Search the material below for the string "protein" and copy each line where it appears.

◆ SOURCE MATERIAL:
==================================================

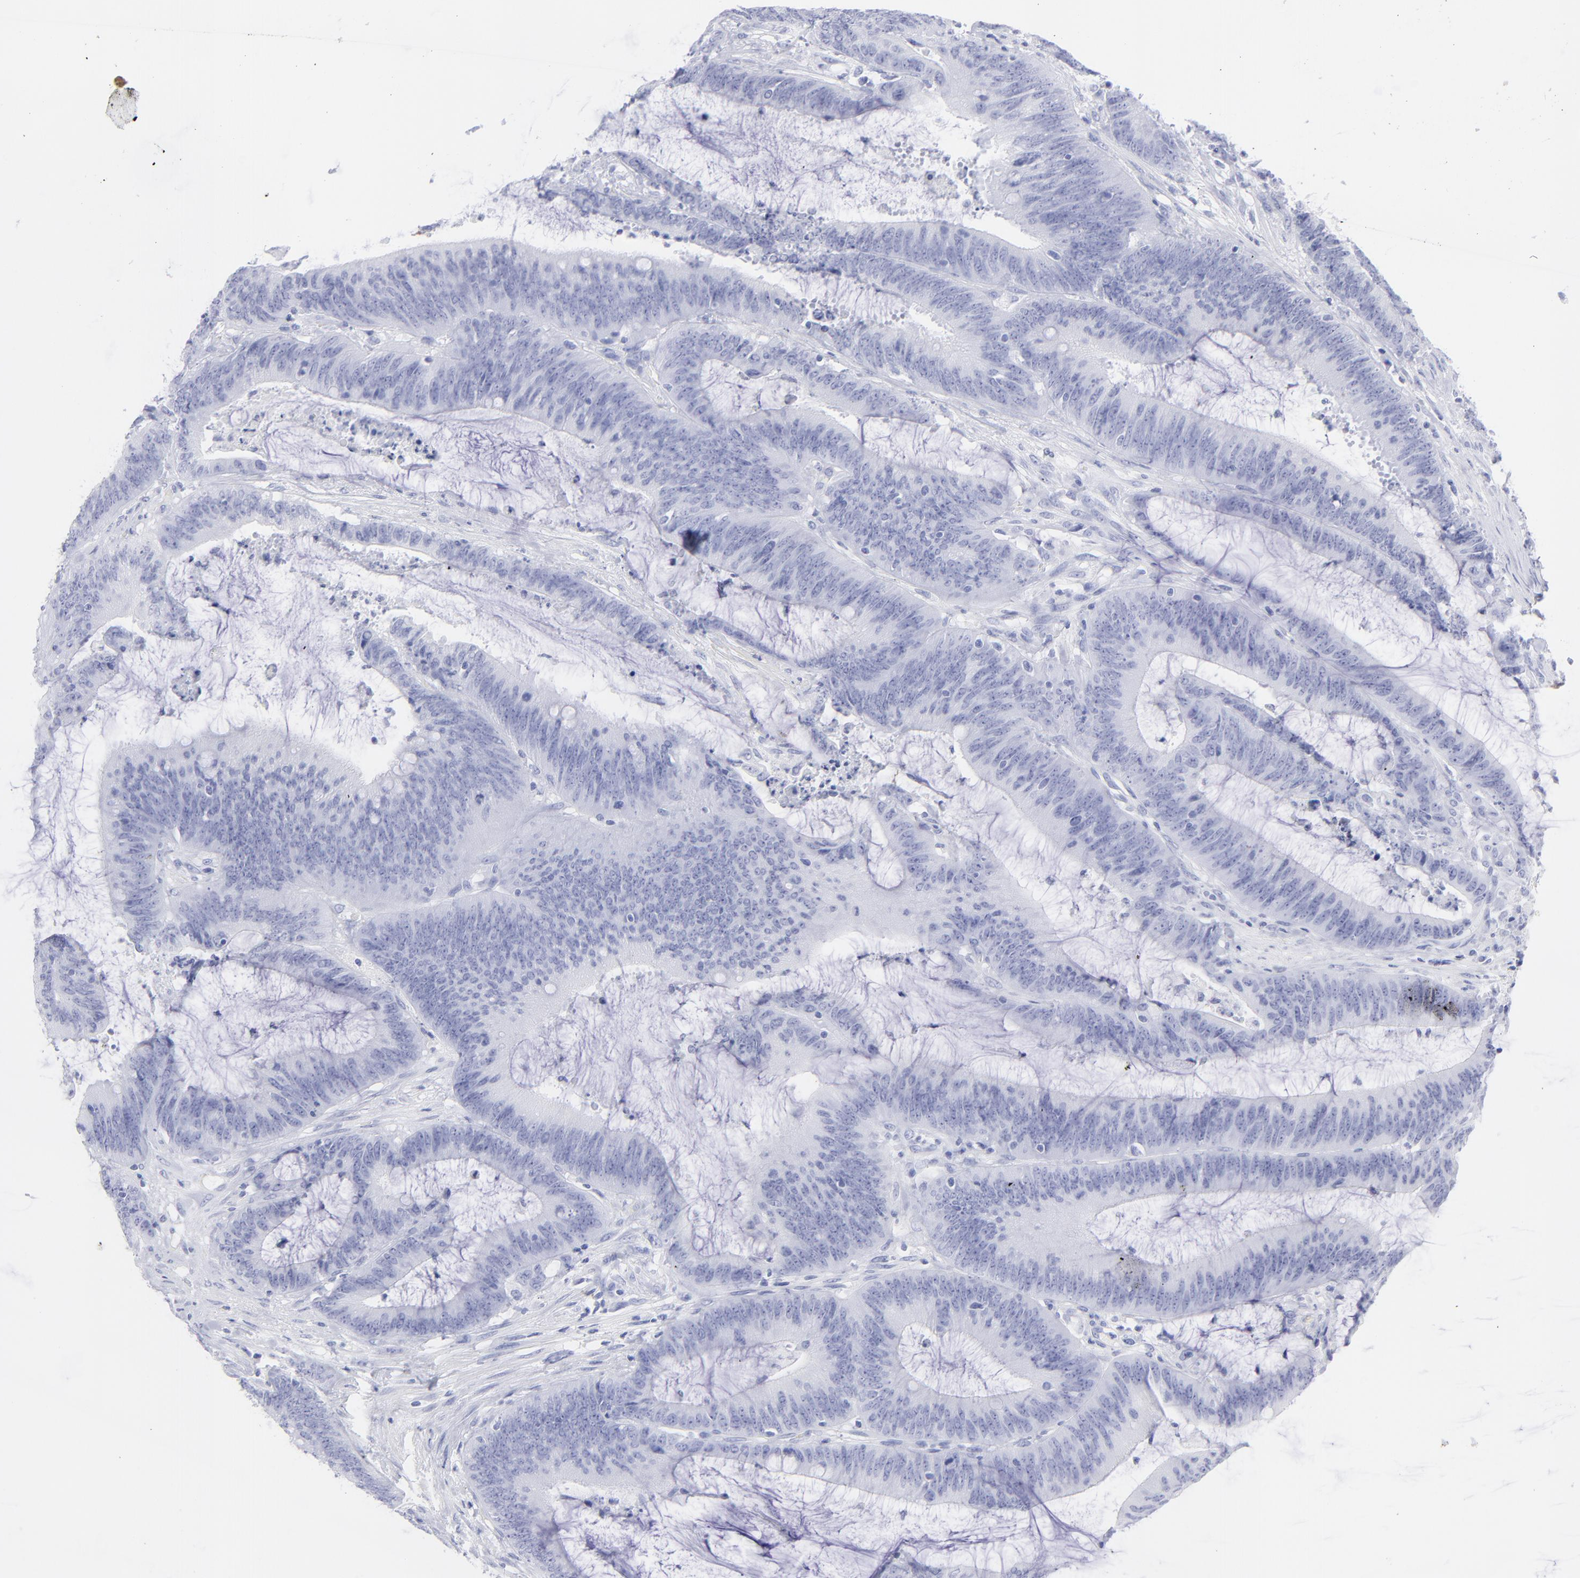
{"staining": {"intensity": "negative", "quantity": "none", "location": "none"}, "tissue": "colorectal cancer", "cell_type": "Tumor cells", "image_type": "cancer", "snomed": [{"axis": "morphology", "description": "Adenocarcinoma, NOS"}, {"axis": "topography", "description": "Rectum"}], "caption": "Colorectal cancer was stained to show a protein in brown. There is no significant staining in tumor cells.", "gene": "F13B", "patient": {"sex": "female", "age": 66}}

==================================================

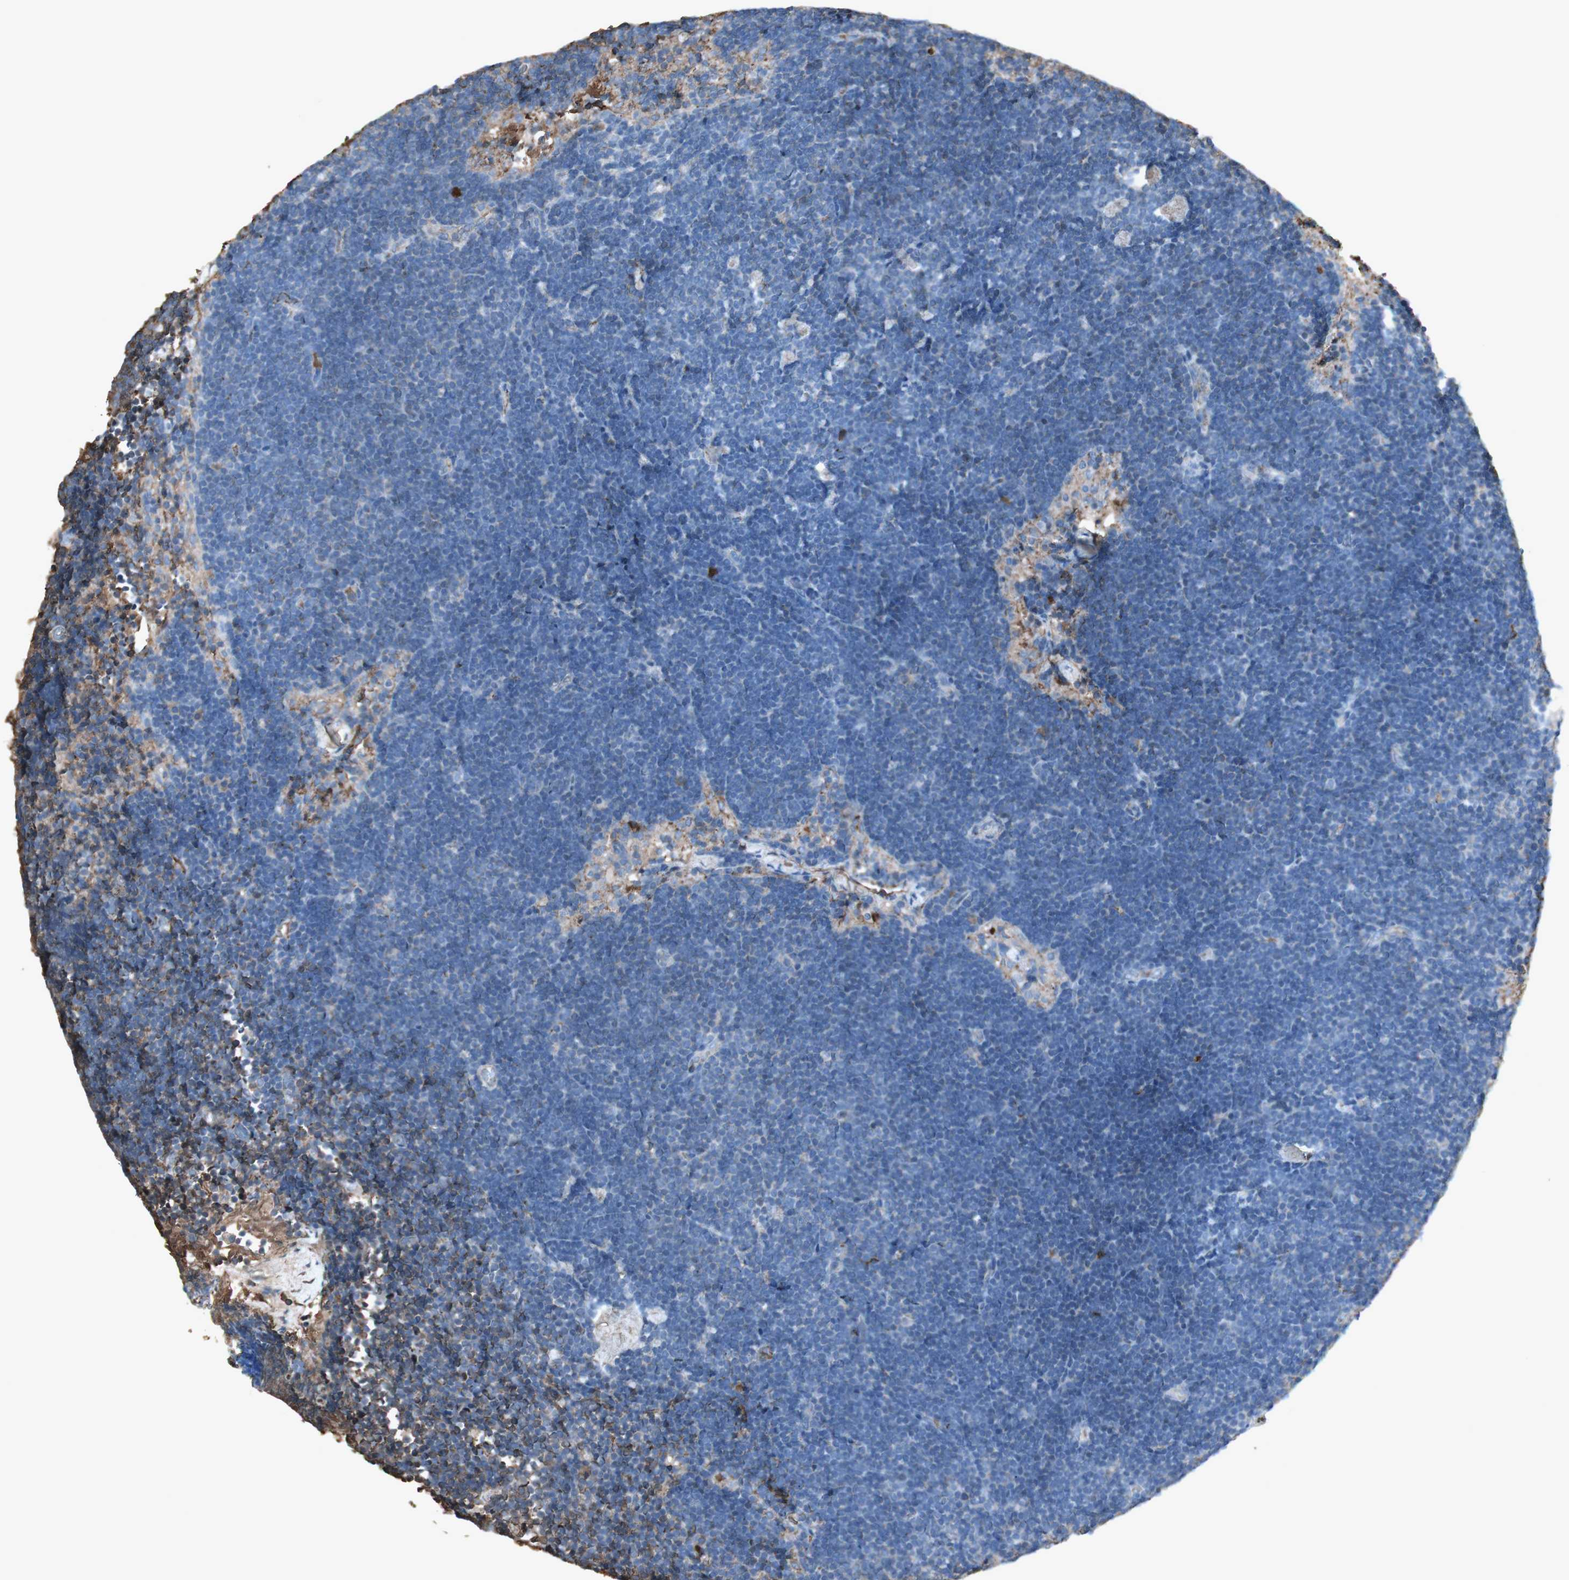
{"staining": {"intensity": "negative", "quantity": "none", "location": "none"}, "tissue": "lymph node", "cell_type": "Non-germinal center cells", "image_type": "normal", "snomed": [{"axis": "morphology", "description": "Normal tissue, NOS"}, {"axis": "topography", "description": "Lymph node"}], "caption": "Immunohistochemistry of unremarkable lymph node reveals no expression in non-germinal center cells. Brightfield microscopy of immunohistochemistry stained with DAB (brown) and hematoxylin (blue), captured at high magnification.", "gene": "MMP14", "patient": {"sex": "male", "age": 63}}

==================================================

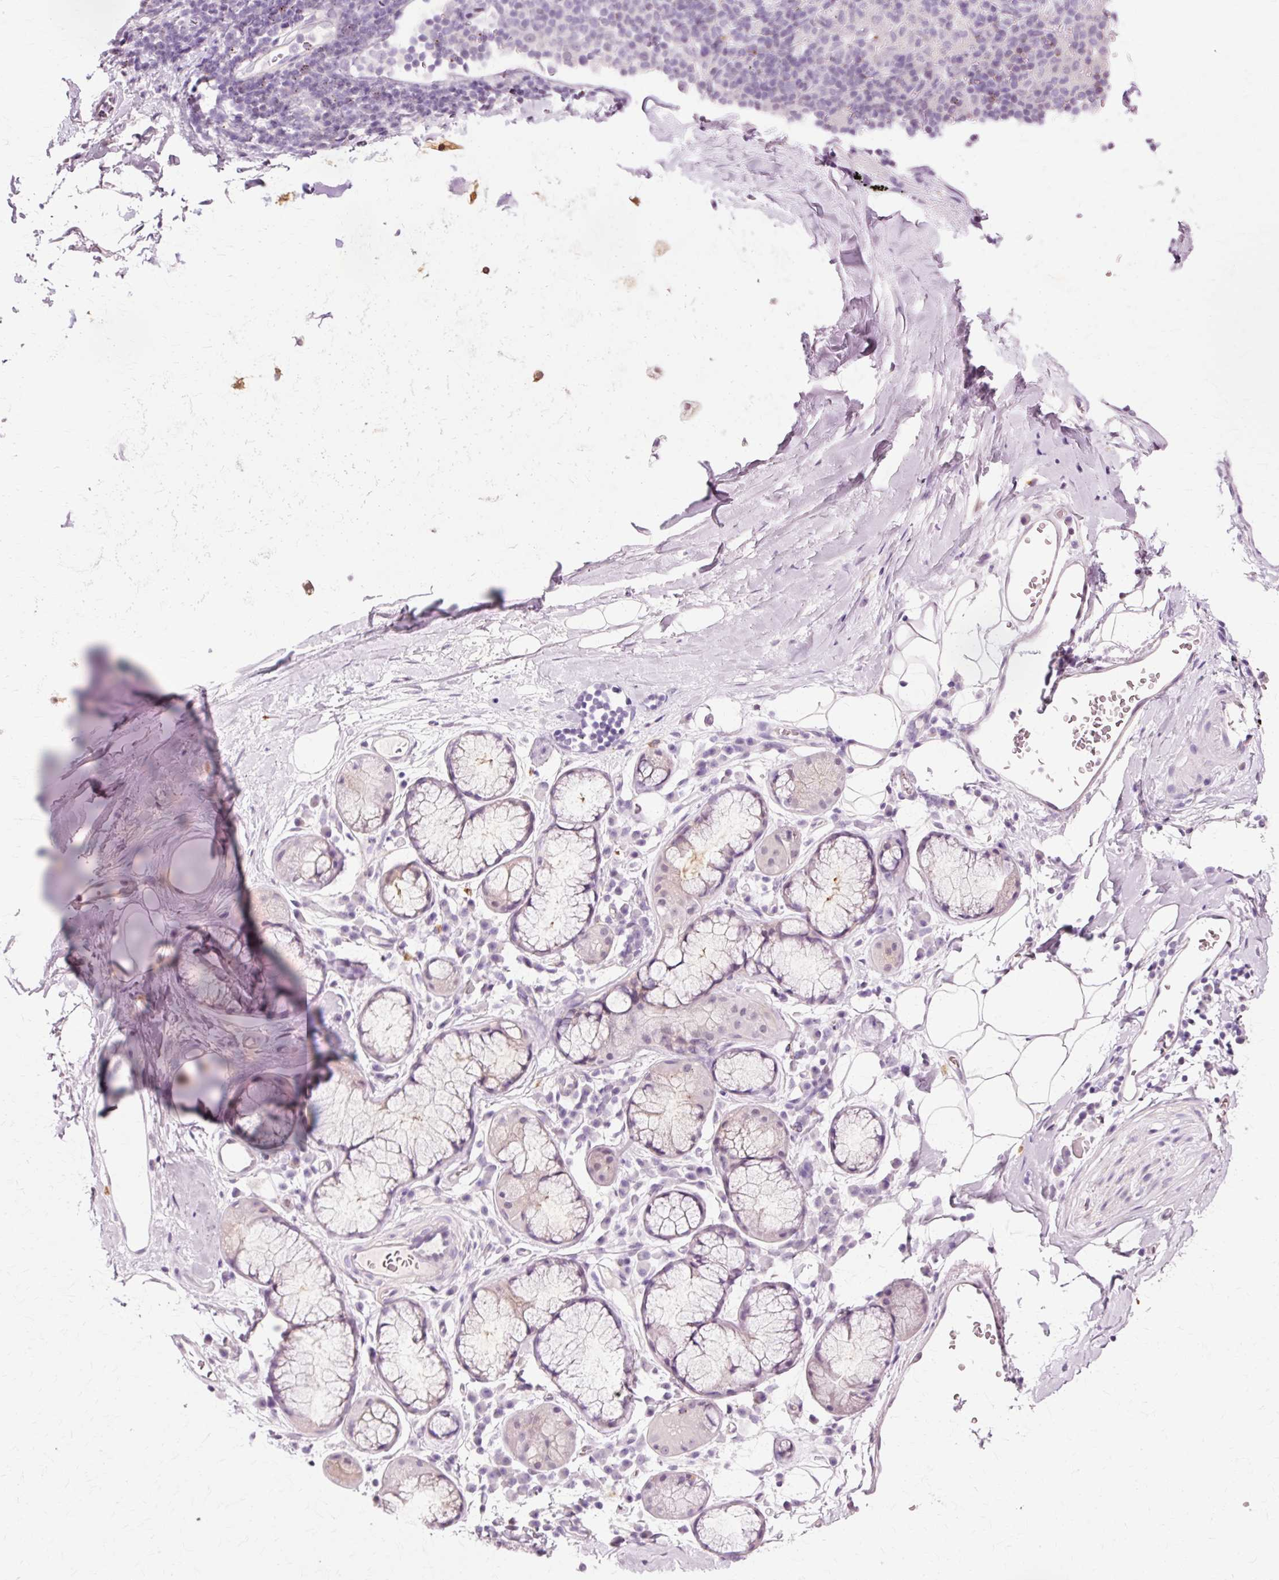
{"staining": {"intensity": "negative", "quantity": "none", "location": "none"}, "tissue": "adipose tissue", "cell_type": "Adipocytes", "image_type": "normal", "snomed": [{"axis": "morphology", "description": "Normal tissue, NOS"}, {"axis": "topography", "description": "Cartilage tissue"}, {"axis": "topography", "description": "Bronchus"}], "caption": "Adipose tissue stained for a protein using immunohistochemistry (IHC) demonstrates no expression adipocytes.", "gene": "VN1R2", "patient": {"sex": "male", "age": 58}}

==================================================

◆ ANSWER TO THE EXERCISE:
{"staining": {"intensity": "negative", "quantity": "none", "location": "none"}, "tissue": "colorectal cancer", "cell_type": "Tumor cells", "image_type": "cancer", "snomed": [{"axis": "morphology", "description": "Adenocarcinoma, NOS"}, {"axis": "topography", "description": "Rectum"}], "caption": "Colorectal cancer was stained to show a protein in brown. There is no significant staining in tumor cells.", "gene": "F13B", "patient": {"sex": "female", "age": 66}}
{"staining": {"intensity": "negative", "quantity": "none", "location": "none"}, "tissue": "adipose tissue", "cell_type": "Adipocytes", "image_type": "normal", "snomed": [{"axis": "morphology", "description": "Normal tissue, NOS"}, {"axis": "topography", "description": "Cartilage tissue"}, {"axis": "topography", "description": "Bronchus"}], "caption": "Adipose tissue stained for a protein using immunohistochemistry (IHC) demonstrates no expression adipocytes.", "gene": "VN1R2", "patient": {"sex": "male", "age": 58}}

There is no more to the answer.